**Task instructions:**
1 - Answer these questions from the course listing.
(a) In which room and on which campus does the class meet?
(b) What is the prerequisite for the course?
(c) What percentage of the grade does the policy paper count for?
2 - Reproduce the part of the course listing between "Mo 9:30 AM –" and "enrollment each term.", inclusive.

**Reading passage:**
>> begin

Spring 2020 - IS 309 D200

Special Topics in International Security and Conflict (4)

Human Security

Class Number: 6552

Delivery Method: In Person

Overview

  • Course Times + Location:

    Mo 9:30 AM – 1:20 PM
    WMC 2503, Burnaby

  • Prerequisites:

    45 units.

Description

CALENDAR DESCRIPTION:

Specific details of courses to be offered will be published prior to enrollment each term.

COURSE DETAILS:

This course examines the relationship between conflicts and development, and an exploration of the concept of human security as an approach to both development and peace-building. Students will become familiar with key theories of conflict, with particular attention to recent theories of “new wars” in the context of globalized economies and transnational networks. There will be exploration of the relationship between conflict and development outcomes using case studies. The bulk of the emphasis will be placed on the processes through which a diverse set of actors develop global public policy responses by articulating new policy agendas, defining policy recommendations, building governmental and non-governmental coalitions, negotiating international agreements, and monitoring and evaluating policy implementation. Attention will be given to assessing policy development strategies appropriate to the various stages of the public policy cycle, and to results-based approaches to effectively utilizing scarce resources.

COURSE-LEVEL EDUCATIONAL GOALS:

This course will explore a series of human security issues drawing on the perspectives of key governmental, international and non-governmental actors. It will examine substantive policy agendas designed to increase the safety of individuals from physical violence and armed conflict including: cluster munitions and small arms; the protection of civilians and the responsibility to protect; women, peace and security; international criminal justice and war economies. The bulk of the emphasis will be placed on the processes through which a diverse set of actors develop global public policy responses by articulating new policy agendas, defining policy recommendations, building governmental and non-governmental coalitions, negotiating international agreements, and monitoring and evaluating policy

Grading

  • Midterm (in-class) 20%
  • Policy Paper 30%
  • Final Exam (take-home) 30%
  • Participation/Presentation 20%

NOTES:

Students who have completed POL 373, POL 349 Special Topics or IS 409 Special Topics for credit under this title may not take this course for further credit.

>> end

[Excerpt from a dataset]

>> begin

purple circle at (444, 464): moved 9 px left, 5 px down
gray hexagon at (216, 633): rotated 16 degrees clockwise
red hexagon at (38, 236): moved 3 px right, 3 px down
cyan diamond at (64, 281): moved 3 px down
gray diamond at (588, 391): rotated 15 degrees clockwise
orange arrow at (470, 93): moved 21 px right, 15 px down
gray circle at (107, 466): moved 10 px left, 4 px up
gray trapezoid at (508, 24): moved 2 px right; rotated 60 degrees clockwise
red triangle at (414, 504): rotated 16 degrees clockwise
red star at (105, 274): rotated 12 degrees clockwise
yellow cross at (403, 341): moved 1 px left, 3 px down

>> end
>> begin

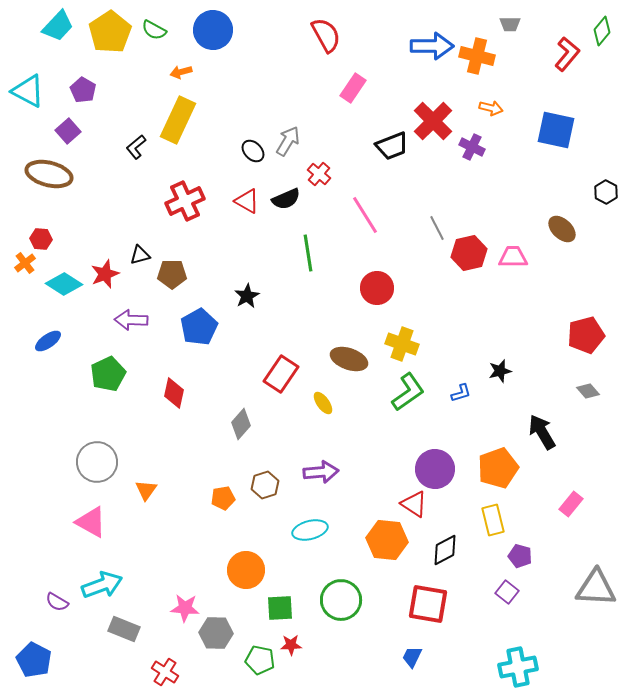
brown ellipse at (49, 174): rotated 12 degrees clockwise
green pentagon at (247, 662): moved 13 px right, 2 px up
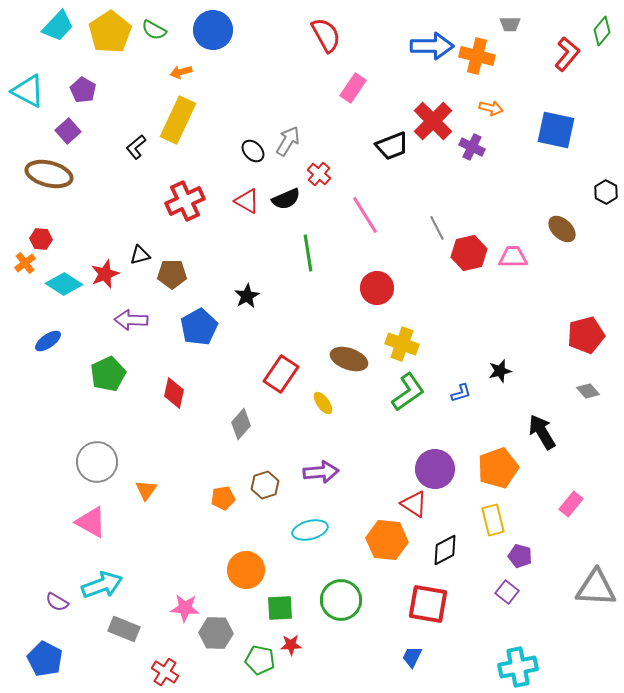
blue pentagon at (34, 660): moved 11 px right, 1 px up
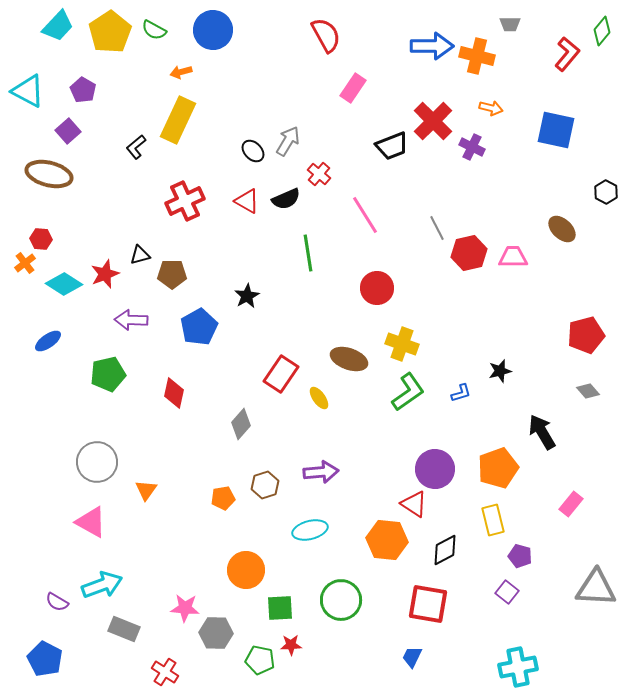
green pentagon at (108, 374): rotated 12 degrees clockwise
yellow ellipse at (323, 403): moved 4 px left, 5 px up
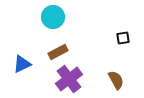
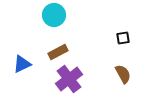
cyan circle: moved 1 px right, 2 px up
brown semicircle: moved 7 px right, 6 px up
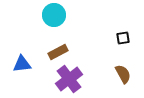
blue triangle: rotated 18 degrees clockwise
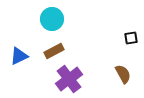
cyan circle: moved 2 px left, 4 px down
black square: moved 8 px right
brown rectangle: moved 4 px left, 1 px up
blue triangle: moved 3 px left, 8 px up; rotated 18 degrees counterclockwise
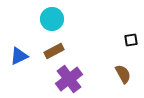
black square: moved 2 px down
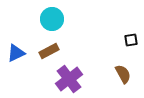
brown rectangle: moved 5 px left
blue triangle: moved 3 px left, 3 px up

>> end
>> begin

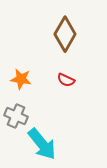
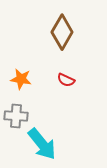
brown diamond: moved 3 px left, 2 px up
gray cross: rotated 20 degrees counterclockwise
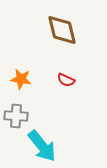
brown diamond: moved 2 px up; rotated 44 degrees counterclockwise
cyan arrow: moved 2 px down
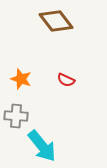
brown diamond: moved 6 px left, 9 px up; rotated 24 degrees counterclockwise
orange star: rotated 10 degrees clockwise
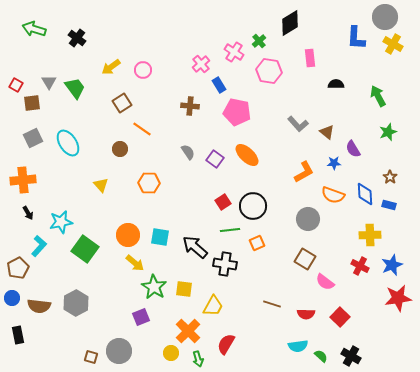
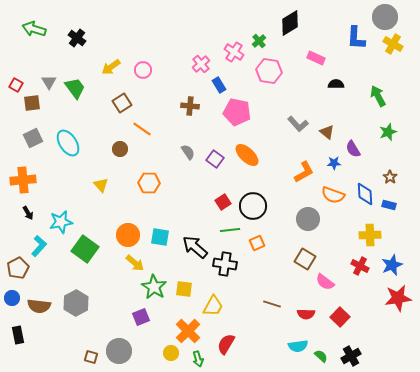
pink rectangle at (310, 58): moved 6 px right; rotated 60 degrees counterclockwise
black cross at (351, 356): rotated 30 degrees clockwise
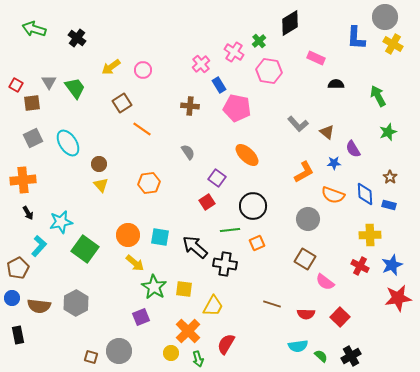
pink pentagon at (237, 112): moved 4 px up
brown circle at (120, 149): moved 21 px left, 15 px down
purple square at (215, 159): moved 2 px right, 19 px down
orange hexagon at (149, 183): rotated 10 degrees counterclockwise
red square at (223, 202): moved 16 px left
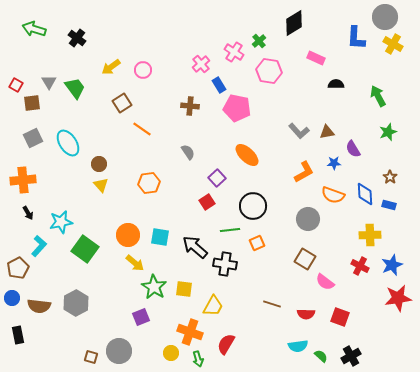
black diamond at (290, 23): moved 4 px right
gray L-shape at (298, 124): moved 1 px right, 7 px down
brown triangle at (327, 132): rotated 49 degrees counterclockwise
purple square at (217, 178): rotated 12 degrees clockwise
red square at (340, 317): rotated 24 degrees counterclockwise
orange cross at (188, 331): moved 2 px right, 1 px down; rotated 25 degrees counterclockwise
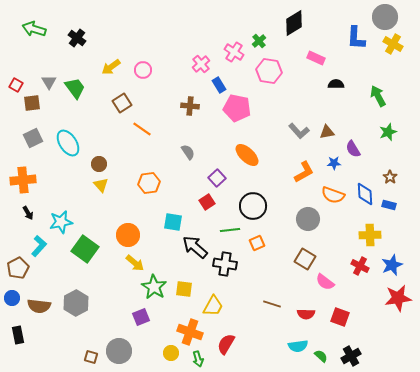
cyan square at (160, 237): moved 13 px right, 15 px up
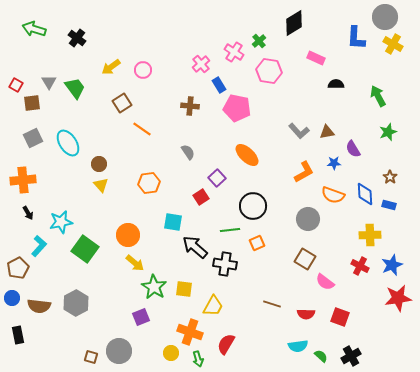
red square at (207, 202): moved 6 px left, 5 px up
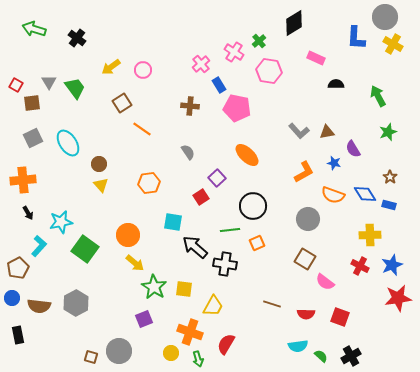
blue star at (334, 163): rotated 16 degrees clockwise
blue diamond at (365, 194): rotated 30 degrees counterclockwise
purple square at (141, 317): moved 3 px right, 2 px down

>> end

**Replies:**
1 -
(a) WMC 2503, Burnaby
(b) 45 units
(c) 30%

2 -
Mo 9:30 AM – 1:20 PM
    WMC 2503, Burnaby

  • Prerequisites:

    45 units.

Description

CALENDAR DESCRIPTION:

Specific details of courses to be offered will be published prior to enrollment each term.